→ **ACTIVITY**
Return the text lines of the records below word for word, and leave the pictures out of your answer.

→ **MATERIALS PROVIDED**
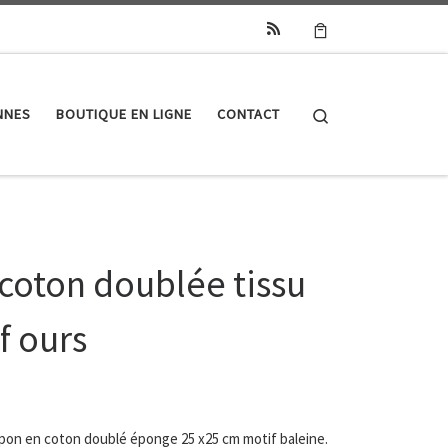
Search
NNES
BOUTIQUE EN LIGNE
CONTACT
 coton doublée tissu
f ours
apon en coton doublé éponge 25 x25 cm motif baleine.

→ **RESPONSE FOR THIS EXERCISE**
Search
NNES
BOUTIQUE EN LIGNE
CONTACT
 coton doublée tissu
f ours
apon en coton doublé éponge 25 x25 cm motif baleine.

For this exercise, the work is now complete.